African exhibit to open at WFU’s Anthropology Museum

Spirit Influences on the Arts of Power:  The David and Karina Rilling Collection of African Art“Spirit Influences on the Arts of Power: The David and Karina Rilling Collection of African Art” will open Feb. 11 at Wake Forest University’s Museum of Anthropology. The exhibit, which explores how objects connected to the spirit world become essential to governing and decision-making in African societies, will run through May 21.

The exhibit includes more than 40 African objects donated to the museum by David Rilling, a Pennsylvania physician and art collector, and his wife, Karina. The exhibit features objects associated with kingship from Cameroon and Ghana, including a brass throne and beaded crowns, as well as West and Central African objects related to ancestral leadership, such as masks and power figures serving as intermediaries between the living and the dead.
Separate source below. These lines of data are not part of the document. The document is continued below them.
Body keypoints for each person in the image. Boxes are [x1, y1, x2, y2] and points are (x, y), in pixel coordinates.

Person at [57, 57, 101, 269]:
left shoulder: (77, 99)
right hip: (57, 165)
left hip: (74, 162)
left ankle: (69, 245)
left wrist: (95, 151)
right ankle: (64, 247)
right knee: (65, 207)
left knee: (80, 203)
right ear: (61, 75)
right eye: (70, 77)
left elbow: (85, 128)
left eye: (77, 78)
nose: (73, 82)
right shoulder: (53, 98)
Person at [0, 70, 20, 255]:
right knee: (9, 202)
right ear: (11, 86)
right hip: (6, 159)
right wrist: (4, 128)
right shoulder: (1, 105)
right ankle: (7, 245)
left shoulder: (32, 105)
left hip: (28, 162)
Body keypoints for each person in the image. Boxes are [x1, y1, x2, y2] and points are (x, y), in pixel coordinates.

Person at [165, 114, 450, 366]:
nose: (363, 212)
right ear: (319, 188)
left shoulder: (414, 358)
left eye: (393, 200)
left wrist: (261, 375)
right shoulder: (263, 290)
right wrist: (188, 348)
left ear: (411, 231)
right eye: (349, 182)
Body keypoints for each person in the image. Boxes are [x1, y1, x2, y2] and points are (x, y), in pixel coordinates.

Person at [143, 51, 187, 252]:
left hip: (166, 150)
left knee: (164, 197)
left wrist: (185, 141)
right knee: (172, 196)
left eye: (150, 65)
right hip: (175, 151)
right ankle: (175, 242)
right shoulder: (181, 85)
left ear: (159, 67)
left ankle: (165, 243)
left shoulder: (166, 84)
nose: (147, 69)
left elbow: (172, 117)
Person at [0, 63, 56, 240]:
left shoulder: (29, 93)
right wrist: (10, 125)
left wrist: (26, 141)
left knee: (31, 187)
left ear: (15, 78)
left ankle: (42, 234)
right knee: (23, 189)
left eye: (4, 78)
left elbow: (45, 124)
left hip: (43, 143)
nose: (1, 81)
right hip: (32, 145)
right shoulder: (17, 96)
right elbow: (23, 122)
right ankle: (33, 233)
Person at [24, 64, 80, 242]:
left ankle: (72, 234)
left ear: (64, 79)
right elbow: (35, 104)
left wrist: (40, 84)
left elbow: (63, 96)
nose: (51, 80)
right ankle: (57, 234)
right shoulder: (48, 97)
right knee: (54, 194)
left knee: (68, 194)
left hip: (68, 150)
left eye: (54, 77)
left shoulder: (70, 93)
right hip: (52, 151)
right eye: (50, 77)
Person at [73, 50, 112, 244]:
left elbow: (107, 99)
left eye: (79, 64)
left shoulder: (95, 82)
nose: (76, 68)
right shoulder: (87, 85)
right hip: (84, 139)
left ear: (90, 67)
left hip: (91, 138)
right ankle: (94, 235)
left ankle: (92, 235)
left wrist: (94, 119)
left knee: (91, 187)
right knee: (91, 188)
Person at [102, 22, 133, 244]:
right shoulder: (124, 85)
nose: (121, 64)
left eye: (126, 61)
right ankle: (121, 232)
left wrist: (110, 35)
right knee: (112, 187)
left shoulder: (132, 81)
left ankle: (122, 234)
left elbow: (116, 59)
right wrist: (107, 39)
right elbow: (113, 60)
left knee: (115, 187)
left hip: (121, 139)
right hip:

Three free public lectures are also scheduled in association with the exhibit. Simeon Ilesanmi, associate professor of religion at Wake Forest, will present “The Importance of the Ancestral and Spiritual Worlds in the Control and Legitimization of Authority in African Kingdoms” at 7:30 p.m. Feb. 17.

On March 15 at 7:30 p.m., Yomi Durotoye, senior lecturer of political science at Wake Forest, will discuss Yoruba art and the questions that arise from defining African art as either “traditional” or “contemporary.”

On April 20, Victor Archibong, professor of political science at Greensboro College, will present “Traditional Political Structure in African Societies.”